▸ **WORK INSTRUCTION**:
Transcribe exactly each line of the entries, from the opening line to the line with "staining exhibits strong", with both of those lines included.

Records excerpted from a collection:
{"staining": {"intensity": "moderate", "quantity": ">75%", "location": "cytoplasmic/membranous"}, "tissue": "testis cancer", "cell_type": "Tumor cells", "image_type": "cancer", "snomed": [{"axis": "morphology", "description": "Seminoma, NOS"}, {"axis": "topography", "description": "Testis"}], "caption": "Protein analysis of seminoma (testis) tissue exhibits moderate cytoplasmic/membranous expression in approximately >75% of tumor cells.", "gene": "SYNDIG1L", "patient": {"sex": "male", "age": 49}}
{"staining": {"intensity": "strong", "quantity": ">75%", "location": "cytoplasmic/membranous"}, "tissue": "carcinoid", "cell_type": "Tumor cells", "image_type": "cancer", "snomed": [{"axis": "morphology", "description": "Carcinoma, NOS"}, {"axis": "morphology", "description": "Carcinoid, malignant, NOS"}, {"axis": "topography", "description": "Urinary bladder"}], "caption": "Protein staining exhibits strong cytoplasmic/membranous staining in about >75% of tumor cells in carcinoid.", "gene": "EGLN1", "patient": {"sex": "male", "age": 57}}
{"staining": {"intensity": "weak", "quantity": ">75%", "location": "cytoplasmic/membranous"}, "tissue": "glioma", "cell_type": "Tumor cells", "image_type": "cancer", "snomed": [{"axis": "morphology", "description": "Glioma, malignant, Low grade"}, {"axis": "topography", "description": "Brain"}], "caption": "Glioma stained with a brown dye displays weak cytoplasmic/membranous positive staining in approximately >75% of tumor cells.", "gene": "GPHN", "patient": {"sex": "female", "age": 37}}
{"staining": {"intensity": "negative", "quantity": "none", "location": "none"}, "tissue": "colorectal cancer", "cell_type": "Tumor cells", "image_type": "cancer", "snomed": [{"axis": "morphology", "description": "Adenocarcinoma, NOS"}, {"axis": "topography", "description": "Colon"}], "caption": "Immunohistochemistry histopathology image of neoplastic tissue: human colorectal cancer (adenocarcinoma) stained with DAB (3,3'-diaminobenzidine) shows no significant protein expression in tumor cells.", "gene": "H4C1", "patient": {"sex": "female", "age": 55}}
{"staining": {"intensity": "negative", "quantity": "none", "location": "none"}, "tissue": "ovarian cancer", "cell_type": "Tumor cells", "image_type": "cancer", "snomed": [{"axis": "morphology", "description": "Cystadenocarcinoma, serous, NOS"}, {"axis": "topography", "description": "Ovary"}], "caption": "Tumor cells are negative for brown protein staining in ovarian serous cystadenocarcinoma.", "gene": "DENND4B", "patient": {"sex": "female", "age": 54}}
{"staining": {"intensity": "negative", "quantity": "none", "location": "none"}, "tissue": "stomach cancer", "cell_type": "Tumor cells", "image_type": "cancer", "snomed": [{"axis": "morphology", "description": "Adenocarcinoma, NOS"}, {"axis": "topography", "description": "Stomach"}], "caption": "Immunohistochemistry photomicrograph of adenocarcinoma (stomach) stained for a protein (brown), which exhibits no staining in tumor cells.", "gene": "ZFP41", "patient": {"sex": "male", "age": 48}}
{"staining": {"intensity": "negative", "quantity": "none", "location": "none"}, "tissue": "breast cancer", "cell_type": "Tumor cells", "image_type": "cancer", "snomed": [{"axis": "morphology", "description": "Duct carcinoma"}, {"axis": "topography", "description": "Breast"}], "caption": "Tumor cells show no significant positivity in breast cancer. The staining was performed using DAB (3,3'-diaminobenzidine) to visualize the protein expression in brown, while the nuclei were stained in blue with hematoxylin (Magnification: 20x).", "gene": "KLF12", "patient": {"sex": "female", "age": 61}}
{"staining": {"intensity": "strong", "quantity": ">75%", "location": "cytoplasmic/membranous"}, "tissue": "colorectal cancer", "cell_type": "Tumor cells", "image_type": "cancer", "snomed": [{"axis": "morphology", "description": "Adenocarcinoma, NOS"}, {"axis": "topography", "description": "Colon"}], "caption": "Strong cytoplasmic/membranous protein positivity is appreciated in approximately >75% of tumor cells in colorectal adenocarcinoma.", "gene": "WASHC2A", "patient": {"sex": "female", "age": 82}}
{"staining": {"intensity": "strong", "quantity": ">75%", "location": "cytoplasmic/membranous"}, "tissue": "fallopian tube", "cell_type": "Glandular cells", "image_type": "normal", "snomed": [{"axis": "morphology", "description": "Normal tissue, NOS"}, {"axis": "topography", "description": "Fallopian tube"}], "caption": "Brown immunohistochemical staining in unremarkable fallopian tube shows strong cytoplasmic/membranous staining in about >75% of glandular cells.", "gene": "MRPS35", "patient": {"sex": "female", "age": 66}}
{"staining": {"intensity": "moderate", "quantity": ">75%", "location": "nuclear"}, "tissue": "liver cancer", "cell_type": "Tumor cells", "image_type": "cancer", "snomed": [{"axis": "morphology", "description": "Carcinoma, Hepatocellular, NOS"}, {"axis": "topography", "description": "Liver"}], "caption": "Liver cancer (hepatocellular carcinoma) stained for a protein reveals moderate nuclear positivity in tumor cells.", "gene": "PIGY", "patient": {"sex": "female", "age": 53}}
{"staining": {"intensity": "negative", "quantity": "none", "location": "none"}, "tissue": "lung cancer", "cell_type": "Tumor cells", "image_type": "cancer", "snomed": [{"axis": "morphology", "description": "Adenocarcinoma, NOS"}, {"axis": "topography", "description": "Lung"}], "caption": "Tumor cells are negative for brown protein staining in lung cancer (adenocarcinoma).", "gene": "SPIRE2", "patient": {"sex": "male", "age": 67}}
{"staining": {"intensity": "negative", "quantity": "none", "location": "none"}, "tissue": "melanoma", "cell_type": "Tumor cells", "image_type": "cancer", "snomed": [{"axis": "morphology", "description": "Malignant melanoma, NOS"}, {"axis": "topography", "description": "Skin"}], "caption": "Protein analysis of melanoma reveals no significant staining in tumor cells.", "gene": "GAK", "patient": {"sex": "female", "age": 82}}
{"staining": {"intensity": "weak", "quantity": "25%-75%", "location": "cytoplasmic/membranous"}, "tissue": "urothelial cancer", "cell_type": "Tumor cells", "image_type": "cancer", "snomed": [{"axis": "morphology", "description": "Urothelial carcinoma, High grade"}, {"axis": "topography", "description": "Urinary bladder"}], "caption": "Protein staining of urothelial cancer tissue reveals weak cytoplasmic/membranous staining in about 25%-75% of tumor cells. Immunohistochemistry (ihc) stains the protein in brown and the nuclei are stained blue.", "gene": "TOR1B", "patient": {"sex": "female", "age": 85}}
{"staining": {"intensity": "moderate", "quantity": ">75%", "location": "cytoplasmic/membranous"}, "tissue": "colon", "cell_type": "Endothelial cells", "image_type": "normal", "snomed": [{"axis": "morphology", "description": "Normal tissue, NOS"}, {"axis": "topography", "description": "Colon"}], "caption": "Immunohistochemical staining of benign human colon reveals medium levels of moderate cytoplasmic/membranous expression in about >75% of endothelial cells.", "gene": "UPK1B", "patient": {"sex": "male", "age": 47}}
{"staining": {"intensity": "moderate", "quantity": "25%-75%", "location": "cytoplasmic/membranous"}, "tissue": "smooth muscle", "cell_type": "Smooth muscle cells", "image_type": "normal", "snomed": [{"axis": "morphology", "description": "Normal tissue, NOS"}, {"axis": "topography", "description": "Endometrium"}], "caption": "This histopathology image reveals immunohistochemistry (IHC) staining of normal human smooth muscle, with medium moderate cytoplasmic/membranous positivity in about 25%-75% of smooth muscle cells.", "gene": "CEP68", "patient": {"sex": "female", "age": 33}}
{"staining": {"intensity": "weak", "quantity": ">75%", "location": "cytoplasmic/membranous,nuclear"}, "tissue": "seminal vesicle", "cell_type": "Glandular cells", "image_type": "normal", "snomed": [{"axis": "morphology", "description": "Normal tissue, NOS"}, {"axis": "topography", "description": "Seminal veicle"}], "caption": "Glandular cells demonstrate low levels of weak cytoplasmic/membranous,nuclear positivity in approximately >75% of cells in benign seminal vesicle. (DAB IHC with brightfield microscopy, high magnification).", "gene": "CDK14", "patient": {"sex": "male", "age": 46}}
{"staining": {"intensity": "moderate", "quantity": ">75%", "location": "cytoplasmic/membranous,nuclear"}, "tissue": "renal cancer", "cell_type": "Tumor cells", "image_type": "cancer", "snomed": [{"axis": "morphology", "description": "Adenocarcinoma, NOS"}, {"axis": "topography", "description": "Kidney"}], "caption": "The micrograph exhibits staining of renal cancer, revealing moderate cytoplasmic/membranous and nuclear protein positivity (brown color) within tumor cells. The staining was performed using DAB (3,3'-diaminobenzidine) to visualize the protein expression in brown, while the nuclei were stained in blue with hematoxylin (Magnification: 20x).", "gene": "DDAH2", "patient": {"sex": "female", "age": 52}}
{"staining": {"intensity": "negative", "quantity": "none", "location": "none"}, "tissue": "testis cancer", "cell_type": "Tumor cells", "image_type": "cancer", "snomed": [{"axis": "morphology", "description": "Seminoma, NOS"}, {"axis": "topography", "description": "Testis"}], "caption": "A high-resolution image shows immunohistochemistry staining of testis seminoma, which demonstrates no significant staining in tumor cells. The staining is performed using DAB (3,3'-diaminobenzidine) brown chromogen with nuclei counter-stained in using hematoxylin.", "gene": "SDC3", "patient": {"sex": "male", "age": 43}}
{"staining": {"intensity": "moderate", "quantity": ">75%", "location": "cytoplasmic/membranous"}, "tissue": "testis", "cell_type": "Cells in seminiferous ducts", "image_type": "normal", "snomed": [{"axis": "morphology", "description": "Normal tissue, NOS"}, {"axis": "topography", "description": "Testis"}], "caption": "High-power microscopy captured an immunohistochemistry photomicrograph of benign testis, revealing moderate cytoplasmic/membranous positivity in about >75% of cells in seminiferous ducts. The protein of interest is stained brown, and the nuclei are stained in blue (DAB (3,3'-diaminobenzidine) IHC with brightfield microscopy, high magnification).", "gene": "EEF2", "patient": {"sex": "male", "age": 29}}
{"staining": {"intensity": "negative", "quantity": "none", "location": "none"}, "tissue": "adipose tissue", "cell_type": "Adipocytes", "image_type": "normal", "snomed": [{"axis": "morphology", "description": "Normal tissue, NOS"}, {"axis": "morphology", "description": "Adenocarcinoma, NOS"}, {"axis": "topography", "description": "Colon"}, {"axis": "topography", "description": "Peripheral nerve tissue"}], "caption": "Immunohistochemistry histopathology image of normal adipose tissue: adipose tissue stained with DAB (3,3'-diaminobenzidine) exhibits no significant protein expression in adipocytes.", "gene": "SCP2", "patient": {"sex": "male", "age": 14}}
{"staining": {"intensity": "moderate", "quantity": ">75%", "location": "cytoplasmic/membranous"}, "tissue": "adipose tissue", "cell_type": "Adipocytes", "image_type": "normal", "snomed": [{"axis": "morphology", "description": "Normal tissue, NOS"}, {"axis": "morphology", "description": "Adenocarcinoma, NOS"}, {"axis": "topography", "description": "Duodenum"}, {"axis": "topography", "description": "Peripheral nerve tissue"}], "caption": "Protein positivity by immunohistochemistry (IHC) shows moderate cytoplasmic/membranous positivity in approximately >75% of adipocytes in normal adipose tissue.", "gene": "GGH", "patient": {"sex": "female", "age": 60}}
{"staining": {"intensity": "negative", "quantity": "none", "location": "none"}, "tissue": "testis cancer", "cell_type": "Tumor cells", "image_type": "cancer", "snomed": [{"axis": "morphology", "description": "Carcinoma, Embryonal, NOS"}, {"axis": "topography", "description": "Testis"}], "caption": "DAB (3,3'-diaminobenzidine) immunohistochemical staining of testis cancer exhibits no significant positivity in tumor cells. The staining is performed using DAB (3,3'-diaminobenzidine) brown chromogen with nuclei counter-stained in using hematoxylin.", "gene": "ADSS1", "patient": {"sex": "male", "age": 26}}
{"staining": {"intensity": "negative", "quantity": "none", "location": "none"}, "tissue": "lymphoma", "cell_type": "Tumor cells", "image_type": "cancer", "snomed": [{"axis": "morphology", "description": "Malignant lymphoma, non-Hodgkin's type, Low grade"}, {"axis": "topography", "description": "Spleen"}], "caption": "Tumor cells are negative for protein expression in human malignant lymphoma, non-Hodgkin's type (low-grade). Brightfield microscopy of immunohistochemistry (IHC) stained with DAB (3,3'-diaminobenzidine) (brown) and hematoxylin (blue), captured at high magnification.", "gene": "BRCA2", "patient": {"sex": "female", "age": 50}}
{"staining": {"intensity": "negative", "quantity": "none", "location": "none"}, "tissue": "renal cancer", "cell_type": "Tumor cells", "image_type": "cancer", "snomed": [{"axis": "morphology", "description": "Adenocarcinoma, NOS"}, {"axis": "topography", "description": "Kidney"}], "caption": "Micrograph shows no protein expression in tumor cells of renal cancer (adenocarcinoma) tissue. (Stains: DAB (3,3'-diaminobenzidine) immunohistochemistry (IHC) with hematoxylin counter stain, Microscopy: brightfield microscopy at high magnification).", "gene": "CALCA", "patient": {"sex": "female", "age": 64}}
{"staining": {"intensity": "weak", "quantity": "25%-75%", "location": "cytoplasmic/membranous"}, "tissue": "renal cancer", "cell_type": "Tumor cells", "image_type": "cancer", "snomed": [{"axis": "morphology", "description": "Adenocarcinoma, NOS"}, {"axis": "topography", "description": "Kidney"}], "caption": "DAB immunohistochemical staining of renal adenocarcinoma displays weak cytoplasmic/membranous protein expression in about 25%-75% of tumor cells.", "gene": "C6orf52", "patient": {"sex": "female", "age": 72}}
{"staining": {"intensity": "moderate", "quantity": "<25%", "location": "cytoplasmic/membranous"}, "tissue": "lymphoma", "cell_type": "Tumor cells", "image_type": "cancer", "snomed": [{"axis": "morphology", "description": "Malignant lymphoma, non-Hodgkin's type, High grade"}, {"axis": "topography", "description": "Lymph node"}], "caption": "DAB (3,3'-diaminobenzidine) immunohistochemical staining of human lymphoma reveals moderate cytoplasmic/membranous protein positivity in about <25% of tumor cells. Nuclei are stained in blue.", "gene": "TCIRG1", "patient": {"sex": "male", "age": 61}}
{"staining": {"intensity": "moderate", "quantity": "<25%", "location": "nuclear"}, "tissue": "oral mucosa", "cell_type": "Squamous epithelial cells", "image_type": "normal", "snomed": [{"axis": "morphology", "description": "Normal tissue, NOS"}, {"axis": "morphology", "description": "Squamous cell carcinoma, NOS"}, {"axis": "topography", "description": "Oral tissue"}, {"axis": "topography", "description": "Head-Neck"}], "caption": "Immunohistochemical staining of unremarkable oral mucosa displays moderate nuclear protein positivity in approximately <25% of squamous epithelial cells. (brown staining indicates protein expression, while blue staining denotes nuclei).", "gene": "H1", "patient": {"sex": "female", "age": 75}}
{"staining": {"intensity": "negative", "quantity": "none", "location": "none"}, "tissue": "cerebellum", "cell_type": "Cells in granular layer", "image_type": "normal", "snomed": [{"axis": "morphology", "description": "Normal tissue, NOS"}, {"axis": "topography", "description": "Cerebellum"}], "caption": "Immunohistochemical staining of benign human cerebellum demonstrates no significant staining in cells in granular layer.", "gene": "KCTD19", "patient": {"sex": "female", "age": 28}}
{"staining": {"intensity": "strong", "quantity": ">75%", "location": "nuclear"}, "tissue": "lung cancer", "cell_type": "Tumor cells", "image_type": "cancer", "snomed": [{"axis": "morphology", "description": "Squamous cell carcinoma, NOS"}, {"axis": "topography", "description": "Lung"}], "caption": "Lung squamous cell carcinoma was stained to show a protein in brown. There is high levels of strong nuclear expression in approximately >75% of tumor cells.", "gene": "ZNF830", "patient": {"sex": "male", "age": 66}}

▸ **ANSWER AREA**:
{"staining": {"intensity": "moderate", "quantity": ">75%", "location": "cytoplasmic/membranous"}, "tissue": "testis cancer", "cell_type": "Tumor cells", "image_type": "cancer", "snomed": [{"axis": "morphology", "description": "Seminoma, NOS"}, {"axis": "topography", "description": "Testis"}], "caption": "Protein analysis of seminoma (testis) tissue exhibits moderate cytoplasmic/membranous expression in approximately >75% of tumor cells.", "gene": "SYNDIG1L", "patient": {"sex": "male", "age": 49}}
{"staining": {"intensity": "strong", "quantity": ">75%", "location": "cytoplasmic/membranous"}, "tissue": "carcinoid", "cell_type": "Tumor cells", "image_type": "cancer", "snomed": [{"axis": "morphology", "description": "Carcinoma, NOS"}, {"axis": "morphology", "description": "Carcinoid, malignant, NOS"}, {"axis": "topography", "description": "Urinary bladder"}], "caption": "Protein staining exhibits strong cytoplasmic/membranous staining in about >75% of tumor cells in carcinoid.", "gene": "EGLN1", "patient": {"sex": "male", "age": 57}}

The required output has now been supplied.